Last night, as the freezing started coming out, I was pretty groggy.  Of course, three fillings and a cleaning had their effect, as did the bike ride I went on in the morning,  but a basic choice I’ve been making was in the mix too.  All that psychic energy expended, all that contraction, all that strategizing … no thanks.

Defeat and Triumph

I’m a bit behind in my World Cup watching on the PVR.  This morning I took in the Brazil-Germany Semi-Final that was played on Tuesday.  I’ve been absolutely committed to avoiding any soccer news – hiding the sports section on myself, having a friend set up the PVR for a game featuring teams I didn’t know were playing, prepping the hygienist at the dental office to make sure the overhead TV wasn’t on a sports channel.  Such dedication to the world of surprise.

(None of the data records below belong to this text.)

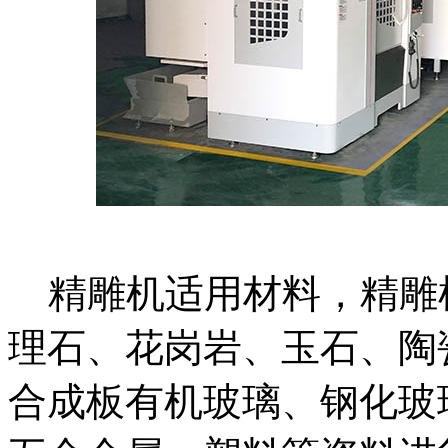
精雕机适用材料，精雕
理石、花岗岩、玉石、陶
合成板有机玻璃、钢化玻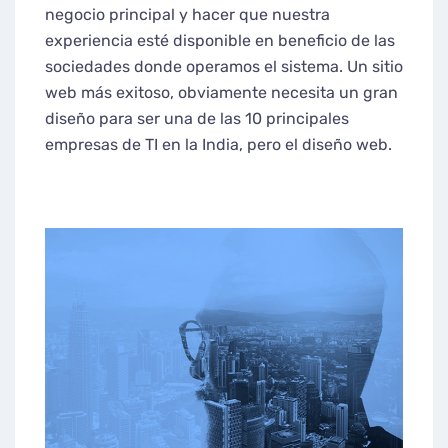
negocio principal y hacer que nuestra
experiencia esté disponible en beneficio de las
sociedades donde operamos el sistema. Un sitio
web más exitoso, obviamente necesita un gran
diseño para ser una de las 10 principales
empresas de TI en la India, pero el diseño web.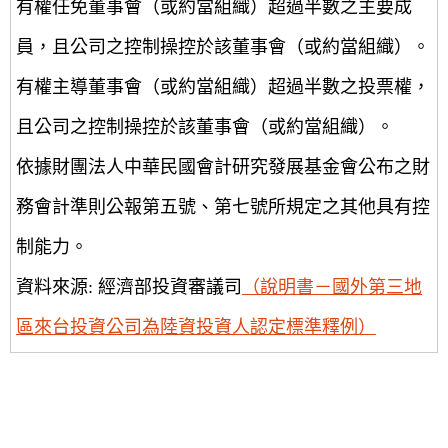
有權任免董事會（或約當組織）超過半數之主要成
員，且公司之控制操控於該董事會（或約當組織）。
有權主導董事會（或約當組織）超過半數之投票權，
且公司之控制操控於該董事會（或約當組織）。
依據財團法人中華民國會計研究發展基金會公布之財
務會計準則公報第五號、第七號所規定之其他具有控
制能力。
資料來源: 經濟部投資審議司
（說明書－國外第三地
區來台投資公司為陸資投資人認定標準釋例）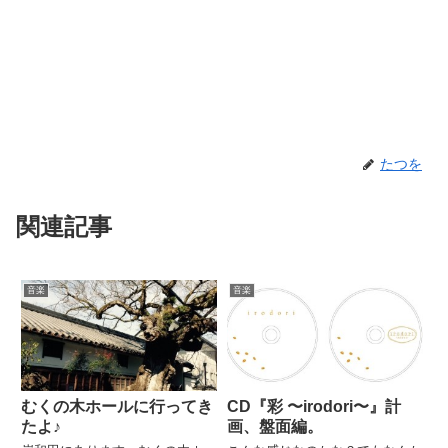
たつを
関連記事
音楽
音楽
むくの木ホールに行ってき
CD『彩 〜irodori〜』計
たよ♪
画、盤面編。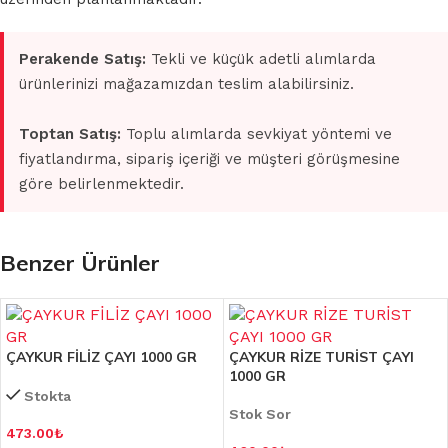
Perakende Satış:
Tekli ve küçük adetli alımlarda
ürünlerinizi mağazamızdan teslim alabilirsiniz.
Toptan Satış:
Toplu alımlarda sevkiyat yöntemi ve
fiyatlandırma, sipariş içeriği ve müşteri görüşmesine
göre belirlenmektedir.
Benzer Ürünler
ÇAYKUR FİLİZ ÇAYI 1000 GR
ÇAYKUR RİZE TURİST ÇAYI
1000 GR
Stokta
Stok Sor
473.00
₺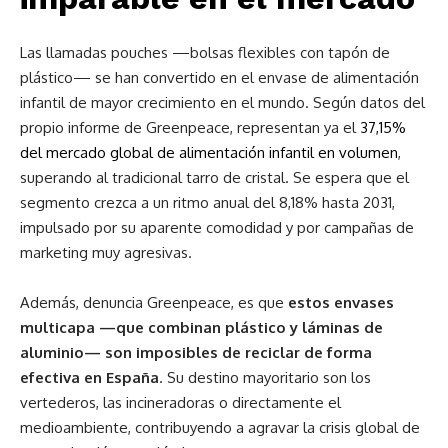
Las llamadas pouches —bolsas flexibles con tapón de
plástico— se han convertido en el envase de alimentación
infantil de mayor crecimiento en el mundo. Según datos del
propio informe de Greenpeace, representan ya el
37,15%
del mercado global de alimentación infantil en volumen
,
superando al tradicional tarro de cristal. Se espera que el
segmento crezca a un ritmo anual del 8,18% hasta 2031,
impulsado por su aparente comodidad y por campañas de
marketing muy agresivas.
Además, denuncia Greenpeace, es que
estos envases
multicapa —que combinan plástico y láminas de
aluminio— son imposibles de reciclar de forma
efectiva en España
. Su destino mayoritario son los
vertederos, las incineradoras o directamente el
medioambiente, contribuyendo a agravar la crisis global de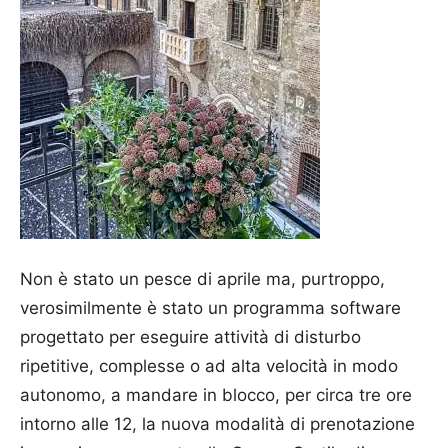
Non è stato un pesce di aprile ma, purtroppo,
verosimilmente è stato un programma software
progettato per eseguire attività di disturbo
ripetitive, complesse o ad alta velocità in modo
autonomo, a mandare in blocco, per circa tre ore
intorno alle 12, la nuova modalità di prenotazione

And the game today was one shocking surprise.  In the first half, Germany scored four goals in six minutes on its way to a 7-1 thrashing of the host country.  Such a match is virtually unheard of, and created a lot of hurt among the 58,000 mostly Brazilian fans.

There was so much to see during those 90 minutes.  It seemed that all of human nature was on display:


The Brazilian team, mouths wide open as they sang their national anthem

A young Brazilian woman, face painted in her country’s colours, tears flowing

German fans, all decked out in red, black and yellow, jumping up and up and up

German players playing less aggressively in the second half, showing some mercy

Brazilian fans, late in the game, shouting “Ole!” after each successful German pass

Fred, one of Brazil’s star players, being booed lustily when he was replaced

Andre Schurrle launching a ball into the tiniest space of the top left corner … Goal!

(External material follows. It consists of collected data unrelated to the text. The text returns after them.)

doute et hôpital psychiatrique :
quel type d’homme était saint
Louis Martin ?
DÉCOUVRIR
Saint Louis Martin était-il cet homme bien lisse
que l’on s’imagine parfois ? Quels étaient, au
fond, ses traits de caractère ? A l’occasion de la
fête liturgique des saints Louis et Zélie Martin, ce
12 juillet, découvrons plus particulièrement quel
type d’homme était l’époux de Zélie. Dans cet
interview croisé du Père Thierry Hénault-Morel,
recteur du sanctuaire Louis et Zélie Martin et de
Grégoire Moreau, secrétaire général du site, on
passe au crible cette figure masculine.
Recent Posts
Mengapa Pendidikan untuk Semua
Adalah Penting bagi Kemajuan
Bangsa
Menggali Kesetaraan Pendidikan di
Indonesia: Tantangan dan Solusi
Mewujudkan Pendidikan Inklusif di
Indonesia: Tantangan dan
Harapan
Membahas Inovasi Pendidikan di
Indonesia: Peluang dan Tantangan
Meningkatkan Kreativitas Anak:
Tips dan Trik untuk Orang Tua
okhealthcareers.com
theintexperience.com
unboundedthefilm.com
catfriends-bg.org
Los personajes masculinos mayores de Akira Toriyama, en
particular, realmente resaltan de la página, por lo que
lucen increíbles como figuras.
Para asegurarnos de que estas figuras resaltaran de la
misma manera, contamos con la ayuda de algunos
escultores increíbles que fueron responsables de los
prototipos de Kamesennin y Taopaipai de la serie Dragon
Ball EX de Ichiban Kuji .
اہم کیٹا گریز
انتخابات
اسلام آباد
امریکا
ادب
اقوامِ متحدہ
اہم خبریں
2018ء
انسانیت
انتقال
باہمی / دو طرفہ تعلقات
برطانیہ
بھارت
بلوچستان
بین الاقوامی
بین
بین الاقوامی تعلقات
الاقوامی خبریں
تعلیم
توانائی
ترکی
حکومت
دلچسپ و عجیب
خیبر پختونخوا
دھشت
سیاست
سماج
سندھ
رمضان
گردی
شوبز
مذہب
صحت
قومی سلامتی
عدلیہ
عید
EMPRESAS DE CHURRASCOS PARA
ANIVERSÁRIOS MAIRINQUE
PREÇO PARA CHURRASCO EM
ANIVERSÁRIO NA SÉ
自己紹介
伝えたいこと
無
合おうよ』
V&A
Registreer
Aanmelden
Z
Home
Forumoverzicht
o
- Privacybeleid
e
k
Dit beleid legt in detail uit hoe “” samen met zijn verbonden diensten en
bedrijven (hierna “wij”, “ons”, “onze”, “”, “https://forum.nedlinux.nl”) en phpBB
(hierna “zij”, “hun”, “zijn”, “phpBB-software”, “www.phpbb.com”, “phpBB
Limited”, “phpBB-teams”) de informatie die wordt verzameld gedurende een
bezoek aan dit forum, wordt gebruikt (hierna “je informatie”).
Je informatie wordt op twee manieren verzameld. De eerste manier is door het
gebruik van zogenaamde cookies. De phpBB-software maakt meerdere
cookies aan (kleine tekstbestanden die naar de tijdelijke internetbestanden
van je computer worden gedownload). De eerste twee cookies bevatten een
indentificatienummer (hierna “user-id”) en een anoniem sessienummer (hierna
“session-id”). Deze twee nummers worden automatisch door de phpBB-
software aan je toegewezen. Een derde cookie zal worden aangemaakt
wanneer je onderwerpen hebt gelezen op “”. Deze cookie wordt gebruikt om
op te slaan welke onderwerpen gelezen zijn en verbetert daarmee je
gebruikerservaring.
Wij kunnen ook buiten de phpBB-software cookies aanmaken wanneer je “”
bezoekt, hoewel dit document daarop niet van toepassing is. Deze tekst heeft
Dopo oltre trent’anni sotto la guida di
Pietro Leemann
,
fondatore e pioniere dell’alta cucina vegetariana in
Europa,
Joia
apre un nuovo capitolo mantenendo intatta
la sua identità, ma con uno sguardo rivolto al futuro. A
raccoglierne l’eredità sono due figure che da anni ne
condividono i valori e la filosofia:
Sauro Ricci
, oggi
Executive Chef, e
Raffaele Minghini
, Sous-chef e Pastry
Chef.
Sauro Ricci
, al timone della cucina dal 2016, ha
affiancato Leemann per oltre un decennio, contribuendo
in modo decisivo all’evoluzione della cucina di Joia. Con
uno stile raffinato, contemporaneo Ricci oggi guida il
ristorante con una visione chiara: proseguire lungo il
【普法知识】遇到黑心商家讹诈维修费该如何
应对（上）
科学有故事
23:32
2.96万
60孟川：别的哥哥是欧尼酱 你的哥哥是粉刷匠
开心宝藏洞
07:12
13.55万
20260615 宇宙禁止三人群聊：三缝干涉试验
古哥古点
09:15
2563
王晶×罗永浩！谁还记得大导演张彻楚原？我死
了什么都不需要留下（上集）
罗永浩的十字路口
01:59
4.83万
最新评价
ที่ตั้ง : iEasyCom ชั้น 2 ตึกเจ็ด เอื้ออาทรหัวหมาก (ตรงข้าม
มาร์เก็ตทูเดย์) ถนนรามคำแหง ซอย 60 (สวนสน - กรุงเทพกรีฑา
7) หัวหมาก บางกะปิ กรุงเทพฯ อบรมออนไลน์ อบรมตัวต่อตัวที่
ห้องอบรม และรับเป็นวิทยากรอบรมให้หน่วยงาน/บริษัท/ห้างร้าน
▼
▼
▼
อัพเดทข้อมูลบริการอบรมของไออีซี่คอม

A section of Brazilian fans, their faces dead, applauding Schurrle for his brilliance

Near the end, a Brazilian player helping a German player to his feet after a collision

Feeling the agony of 200,000,000 Brazilians after the team’s worst ever defeat


Such a magnifying glass … sports.  Showing us our fragility, heartbreak, joy.  Arms straight up or face buried in hands, it’s the human condition.  Whether we’re German, Brazilian or Canadian, we know the story.

Costa Rica versus Italy

In the World Cup of soccer, this is a minnow facing a salmon.  Costa Rica is ranked 28th in the world, with a population of 5,000,000.  Italy is 9th, with 61,000,000.  I wonder why I always pull for the underdog, the little guy.  I guess it’s a part of my “no one left out” vision of life.

So I want someone to win, and someone else to lose.  I get nervous when my team is behind.  Costa Rica is “me”, and Italy is certainly “not me”.  But Costa Rica doesn’t always succeed, and even if they do eventually win the match, they’re often trailing their opponent at the half.  So … I get to be unhappy a fair bit of the time.   Gosh, is that really necessary?  Isn’t there some other approach I can take to “the beautiful game”?

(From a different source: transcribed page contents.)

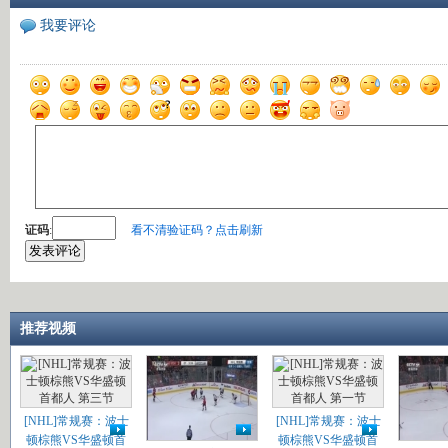
我要评论
证码
:
看不清验证码？点击刷新
推荐视频
[NHL]常规赛：波士
[NHL]常规赛：波士
顿棕熊VS华盛顿首
顿棕熊VS华盛顿首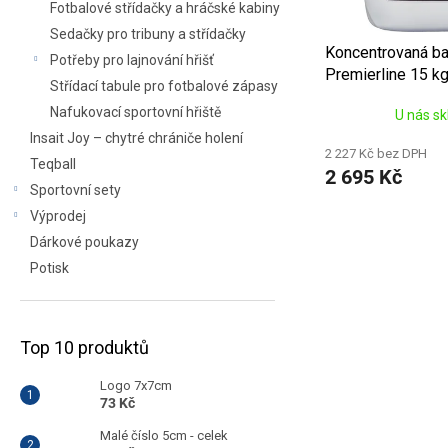
Fotbalové střídačky a hráčské kabiny
k
Sedačky pro tribuny a střídačky
t
Koncentrovaná bar
Potřeby pro lajnování hřišť
ů
Premierline 15 kg
Střídací tabule pro fotbalové zápasy
lajnování
Nafukovací sportovní hřiště
U nás s
Insait Joy – chytré chrániče holení
2 227 Kč bez DPH
Teqball
2 695 Kč
Sportovní sety
Výprodej
Dárkové poukazy
Potisk
Top 10 produktů
Logo 7x7cm
73 Kč
Malé číslo 5cm - celek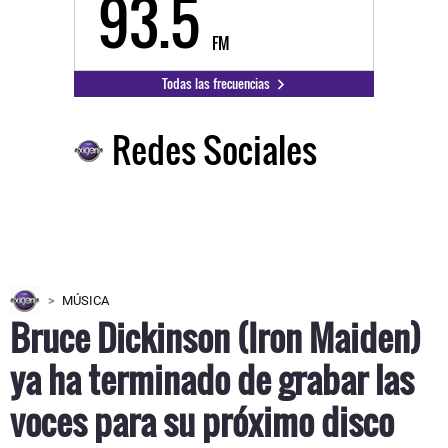
93.5
FM
Todas las frecuencias
Redes Sociales
MÚSICA
Bruce Dickinson (Iron Maiden)
ya ha terminado de grabar las
voces para su próximo disco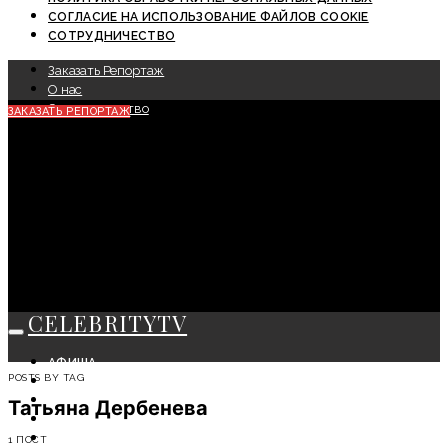
СОГЛАСИЕ НА ИСПОЛЬЗОВАНИЕ ФАЙЛОВ COOKIE
СОТРУДНИЧЕСТВО
Заказать Репортаж
О нас
Сотрудничество
ЗАКАЗАТЬ РЕПОРТАЖ
CELEBRITYTV
АФИША
POSTS BY TAG
СОБЫТИЯ
КРАСОТА
Татьяна Дербенева
МОДА
ЛИЧНОСТЬ
1 ПОСТ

Maybe.  How about if I pull for the team who plays to win, rather than the one trying not to lose?  The players who push the ball up the field with long passes, who shoot first and pass second when the scoring opportunity is there, and on defence throw their foot at the opponent’s ball to knock it away, risking a penalty if that foot contacts leg first, rather than the ball.

Or … cheer for the team who really belts out their national anthem at the beginning of the game, whose fans chant and sing and jump up and down.  You know, a country that drips with passion for life.

On the other hand, maybe I don’t have to cheer for either team.  I could just drink in the essence of great plays – the hard shot that looks like it’s going wide right and then curves towards the net, only to be batted away by a horizontally leaping goaltender.  The deft flick of the head or of the outside of the foot, placing the ball softly at the feet of an onrushing teammate.  I could just cheer for wonderfulness, no matter the colour of the jersey.  And  I could stand up for games that are close all the way through, where the excellence of one team sparks the excellence of the other.  Wow … maybe I could be happy all the time during World Cup 2014.

By the way, Costa Rica won 1-0.  I’m happy.